You Can’t Make MIT Love You If You Don’t… by Mitra L. '07
my advice on application essays (updated 7/29)
So on the MyMIT Admissions site, the 2005-2006 undergraduate application has been posted. You can request a paper copy, download a PDF, or view an online version. I sent my printed-out-PDF application via snail mail, but that was back before MIT had the technology in place for online applications. (What???)
I’m hesitant to dole out reams of application advice, but there is one thing that I am confident in recommending to you. (And you just thought I was quoting yet another song ruined by American Idol for fun.)
“You can’t make MIT love you if you don’t [write a good essay]
You can’t put on your resume things that you don’t [do]
Here in 3-107, in these final hours
They won’t like your essay if they don’t feel the power,
But you won’t
No, you won’t…”
What do I mean?
Well, first, there are the basic things:
+ use correct grammar, spelling, punctuation
+ make it legible (neat handwriting or “normal” font)
+ address the topic
+ stay reasonably within the word limit
+ write about something that truly matters to you, no matter how nontraditional it may seem
+ take risks
+ be truthful
+ be fearless
+ you are awesome! be yourself
“People always say how you should be yourself, like ‘yourself’ is this definite thing, like a toaster or something. Like you can know what it is, even. But every so often, I’ll have like, a moment, when just being myself in my life, right where I am, is like, enough.”
So go forth, ’10 applicants, and best of luck!
(My sincerest apologies to Bonnie Raitt, Tim Berners-Lee, and Marshall Herskovitz. It was for a good cause.)
———– 7/29 EDIT
I don’t think the admissions office has a strict rule about word limits. When I applied, I made sure all of my essays were within word limits, and yeah, it wasn’t great to cut out phrases or clauses just to save on words, but I did it and felt like my essays were still meaningful. I know other people who didn’t want to sacrifice meaning for a word limit, so they went over — some by 5 words, some by 105 words. Unfortunately, there’s no “real” answer to this question, but if you think it’s too long, it’s probably too long.

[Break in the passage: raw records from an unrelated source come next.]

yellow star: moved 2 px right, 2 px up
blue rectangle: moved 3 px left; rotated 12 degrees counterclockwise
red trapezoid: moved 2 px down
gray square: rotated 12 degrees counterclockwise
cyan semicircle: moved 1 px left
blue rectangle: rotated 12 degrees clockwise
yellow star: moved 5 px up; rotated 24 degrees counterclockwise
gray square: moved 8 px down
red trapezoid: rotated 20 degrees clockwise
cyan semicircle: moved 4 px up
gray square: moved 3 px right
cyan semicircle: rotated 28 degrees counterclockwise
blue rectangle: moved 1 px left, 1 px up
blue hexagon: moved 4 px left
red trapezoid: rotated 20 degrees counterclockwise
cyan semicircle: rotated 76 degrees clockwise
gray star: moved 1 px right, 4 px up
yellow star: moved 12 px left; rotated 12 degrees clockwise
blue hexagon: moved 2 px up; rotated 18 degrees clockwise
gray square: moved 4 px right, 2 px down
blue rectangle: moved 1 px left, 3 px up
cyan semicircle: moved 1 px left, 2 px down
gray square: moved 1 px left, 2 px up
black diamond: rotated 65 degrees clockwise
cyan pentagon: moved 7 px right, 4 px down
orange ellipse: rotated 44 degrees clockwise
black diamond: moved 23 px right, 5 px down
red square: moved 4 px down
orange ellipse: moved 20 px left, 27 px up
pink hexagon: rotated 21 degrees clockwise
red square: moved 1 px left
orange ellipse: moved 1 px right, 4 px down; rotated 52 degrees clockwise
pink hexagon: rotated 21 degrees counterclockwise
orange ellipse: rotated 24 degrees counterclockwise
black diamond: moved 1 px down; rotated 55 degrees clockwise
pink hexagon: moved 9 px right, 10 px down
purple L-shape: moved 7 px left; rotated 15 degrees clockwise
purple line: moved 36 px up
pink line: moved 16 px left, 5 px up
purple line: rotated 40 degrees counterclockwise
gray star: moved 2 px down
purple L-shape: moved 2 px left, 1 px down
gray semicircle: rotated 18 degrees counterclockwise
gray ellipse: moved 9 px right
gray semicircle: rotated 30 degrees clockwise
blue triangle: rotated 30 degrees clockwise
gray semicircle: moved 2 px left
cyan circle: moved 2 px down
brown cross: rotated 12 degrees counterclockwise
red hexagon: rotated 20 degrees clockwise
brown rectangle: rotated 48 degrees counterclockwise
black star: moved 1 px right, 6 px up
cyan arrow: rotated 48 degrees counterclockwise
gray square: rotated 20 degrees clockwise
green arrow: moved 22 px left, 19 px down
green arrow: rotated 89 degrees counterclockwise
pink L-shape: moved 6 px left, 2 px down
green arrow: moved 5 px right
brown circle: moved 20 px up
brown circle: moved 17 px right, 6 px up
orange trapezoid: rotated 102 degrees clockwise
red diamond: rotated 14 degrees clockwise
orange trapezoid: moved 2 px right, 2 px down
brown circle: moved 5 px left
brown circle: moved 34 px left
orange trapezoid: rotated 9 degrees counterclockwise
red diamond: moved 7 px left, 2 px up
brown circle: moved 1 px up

As for the relative importance of the essay, there’s no exact answer, but in my opinion, we care *a lot.* MIT doesn’t assign each component of the application a specific weight, and then calculate your “grade.” Rather, we consider an entire application at once, which helps us evaluate you as a person and not just the sum of your parts. I personally feel the essay is the most important part of your application, since you have the chance to open up about something that matters to you. Also, you can share with us something special that would add to your application file but wouldn’t fit or would be under-explained otherwise.
Don’t stress out about your essay, since we don’t have a standard type or model that we look for when reading them. Yes, the essay is important, but it’s hard to make your writing more heartfelt and personal if you revise it to death. Be yourself (the toaster, remember?) and let the words flow.